[About this exercise] Tell how many lines in the data contain the word "Marghera", and leave out everything else.

[Material provided]
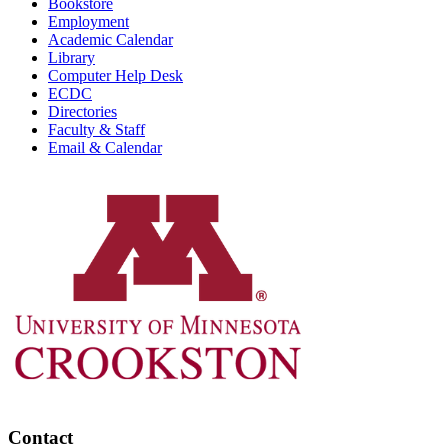
Bookstore
Employment
Academic Calendar
Library
Computer Help Desk
ECDC
Directories
Faculty & Staff
Email & Calendar
Contact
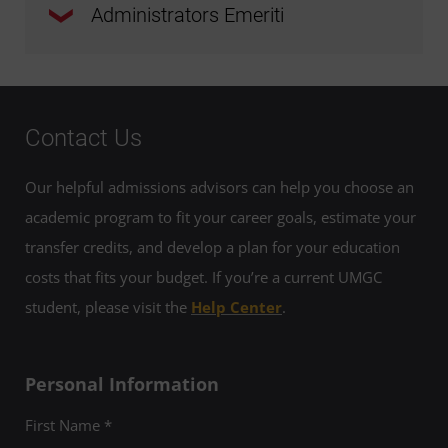
Administrators Emeriti
Molley Affleck (European Division)
Nicholas H. Allen, DPA
Michael Apichella, PhD
Marie A. Cini, PhD
Joseph Arden, PhD
Anita Baker, PhD
Contact Us
John Golembe, PhD
Evelyn Bata, PhD
Our helpful admissions advisors can help you choose an
Paula Harbecke, PhD
academic program to fit your career goals, estimate your
Mark Dorny
transfer credits, and develop a plan for your education
Rosemary Hoffmann, PhD
costs that fits your budget. If you’re a current UMGC
Alan Ertl, PhD
student, please visit the
Help Center
.
Julian Jones, PhD
Emmett Fleming, Phd, JD
Lawrence E. Leak, PhD
Personal Information
David Garretson, PhD
First Name *
Lloyd "Milo" Miles (U.S. Army, Ret.)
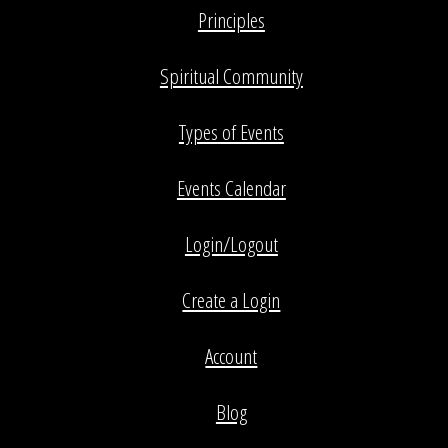
Principles
Spiritual Community
Types of Events
Events Calendar
Login/Logout
Create a Login
Account
Blog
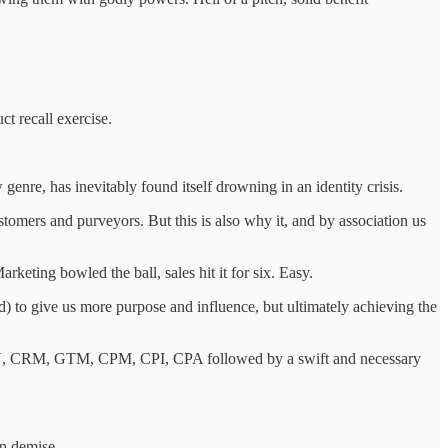
ct recall exercise.
 genre, has inevitably found itself drowning in an identity crisis.
ustomers and purveyors. But this is also why it, and by association us
keting bowled the ball, sales hit it for six. Easy.
) to give us more purpose and influence, but ultimately achieving the
DAU, CRM, GTM, CPM, CPI, CPA followed by a swift and necessary
wn demise.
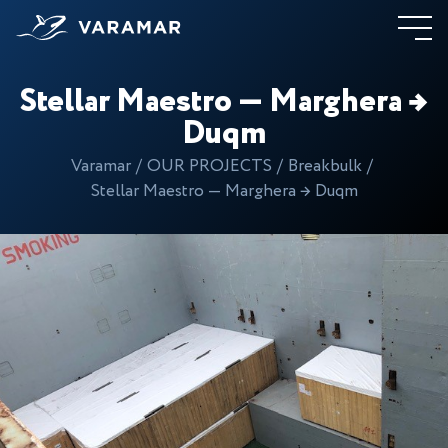
Stellar Maestro — Marghera →
Duqm
Varamar
OUR PROJECTS
Breakbulk
Stellar Maestro — Marghera → Duqm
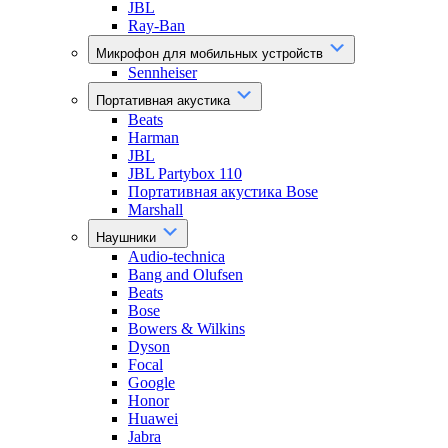
JBL
Ray-Ban
Микрофон для мобильных устройств
Sennheiser
Портативная акустика
Beats
Harman
JBL
JBL Partybox 110
Портативная акустика Bose
Marshall
Наушники
Audio-technica
Bang and Olufsen
Beats
Bose
Bowers & Wilkins
Dyson
Focal
Google
Honor
Huawei
Jabra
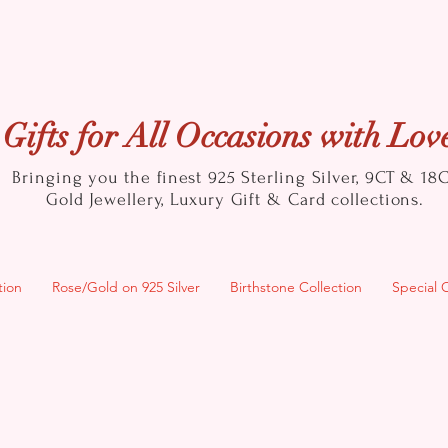
Gifts for All Occasions with Lov
Bringing you the finest 925 Sterling Silver, 9CT & 18
Gold
Jewellery, Luxury Gift & Card collections.
tion
Rose/Gold on 925 Silver
Birthstone Collection
Special 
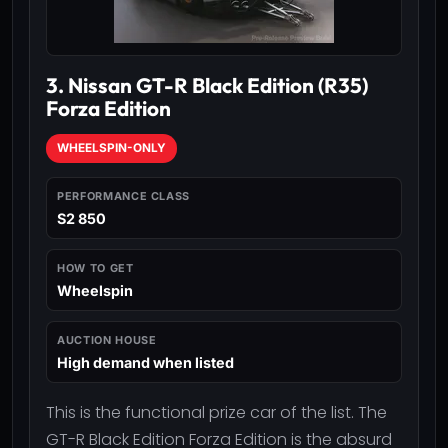
3. Nissan GT-R Black Edition (R35)
Forza Edition
WHEELSPIN-ONLY
PERFORMANCE CLASS
S2 850
HOW TO GET
Wheelspin
AUCTION HOUSE
High demand when listed
This is the functional prize car of the list. The
GT-R Black Edition Forza Edition is the absurd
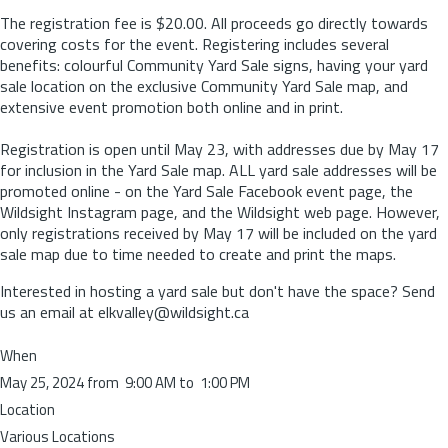
The registration fee is $20.00. All proceeds go directly towards
covering costs for the event. Registering includes several
benefits: colourful Community Yard Sale signs, having your yard
sale location on the exclusive Community Yard Sale map, and
extensive event promotion both online and in print.
Registration is open until May 23, with addresses due by May 17
for inclusion in the Yard Sale map. ALL yard sale addresses will be
promoted online - on the Yard Sale Facebook event page, the
Wildsight Instagram page, and the Wildsight web page. However,
only registrations received by May 17 will be included on the yard
sale map due to time needed to create and print the maps.
Interested in hosting a yard sale but don't have the space? Send
us an email at elkvalley@wildsight.ca
When
May 25, 2024 from 9:00 AM to 1:00 PM
Location
Various Locations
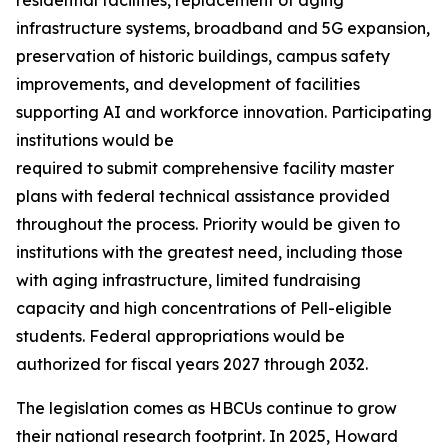
infrastructure systems, broadband and 5G expansion,
preservation of historic buildings, campus safety
improvements, and development of facilities
supporting AI and workforce innovation. Participating
institutions would be
required to submit comprehensive facility master
plans with federal technical assistance provided
throughout the process. Priority would be given to
institutions with the greatest need, including those
with aging infrastructure, limited fundraising
capacity and high concentrations of Pell-eligible
students. Federal appropriations would be
authorized for fiscal years 2027 through 2032.
The legislation comes as HBCUs continue to grow
their national research footprint. In 2025, Howard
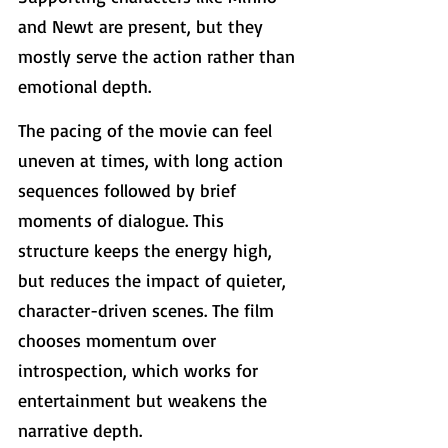
and Newt are present, but they 
mostly serve the action rather than 
emotional depth.
The pacing of the movie can feel 
uneven at times, with long action 
sequences followed by brief 
moments of dialogue. This 
structure keeps the energy high, 
but reduces the impact of quieter, 
character-driven scenes. The film 
chooses momentum over 
introspection, which works for 
entertainment but weakens the 
narrative depth.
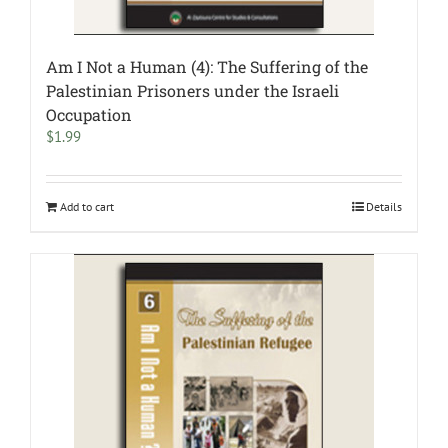
Am I Not a Human (4): The Suffering of the
Palestinian Prisoners under the Israeli
Occupation
$
1.99
Add to cart
Details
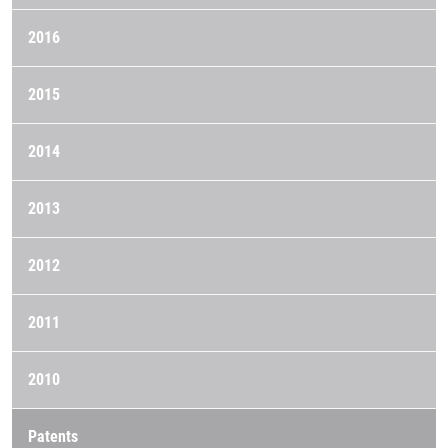
2016
2015
2014
2013
2012
2011
2010
Patents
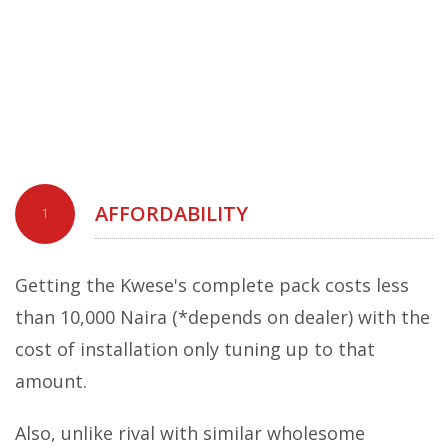
AFFORDABILITY
1
Getting the Kwese's complete pack costs less
than 10,000 Naira (*depends on dealer) with the
cost of installation only tuning up to that
amount.
Also, unlike rival with similar wholesome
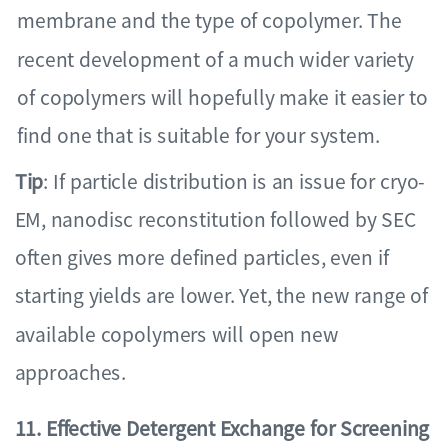
membrane and the type of copolymer. The
recent development of a much wider variety
of copolymers will hopefully make it easier to
find one that is suitable for your system.
Tip
: If particle distribution is an issue for cryo-
EM, nanodisc reconstitution followed by SEC
often gives more defined particles, even if
starting yields are lower. Yet, the new range of
available copolymers will open new
approaches.
11. Effective Detergent Exchange for Screening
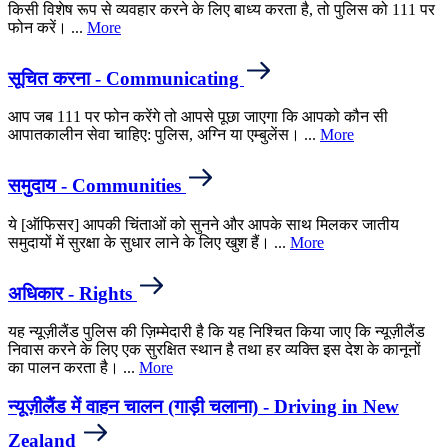
किसी विशेष रूप से व्यवहार करने के लिए बाध्य करता है, तो पुलिस को 111 पर
फोन करें। ...
More
सूचित करना - Communicating
आप जब 111 पर फोन करेंगे तो आपसे पूछा जाएगा कि आपको कौन सी
आपातकालीन सेवा चाहिए: पुलिस, अग्नि या एम्बुलेंस। ...
More
समुदाय - Communities
ये [ऑफिसर] आपकी चिंताओं को सुनने और आपके साथ मिलकर जातीय
समुदायों में सुरक्षा के सुधार लाने के लिए खुश हैं। ...
More
अधिकार - Rights
यह न्यूज़ीलैंड पुलिस की ज़िम्मेदारी है कि यह निश्चित किया जाए कि न्यूज़ीलैंड
निवास करने के लिए एक सुरक्षित स्थान है तथा हर व्यक्ति इस देश के कानूनों
का पालन करता है। ...
More
न्यूज़ीलैंड में वाहन चालन (गाड़ी चलाना) - Driving in New
Zealand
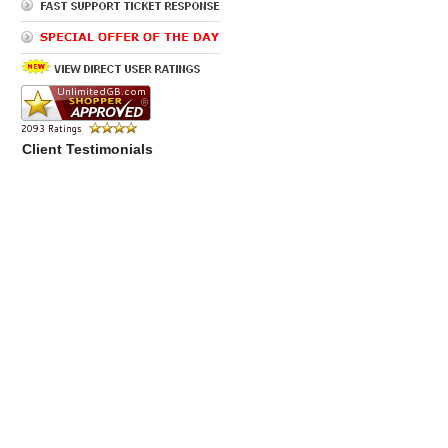
Client Testimonials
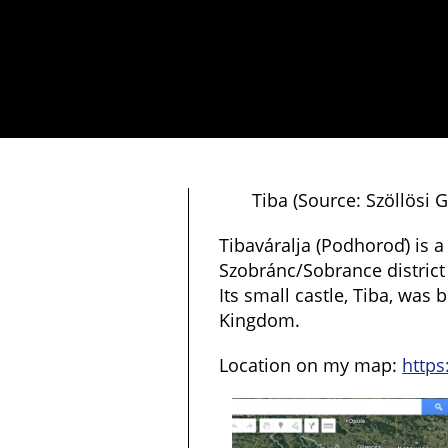
Tiba (Source: Szöllösi
Tibaváralja (Podhoroď) is a 
Szobránc/Sobrance district
Its small castle, Tiba, was 
Kingdom.
Location on my map:
https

[Response to this task] 2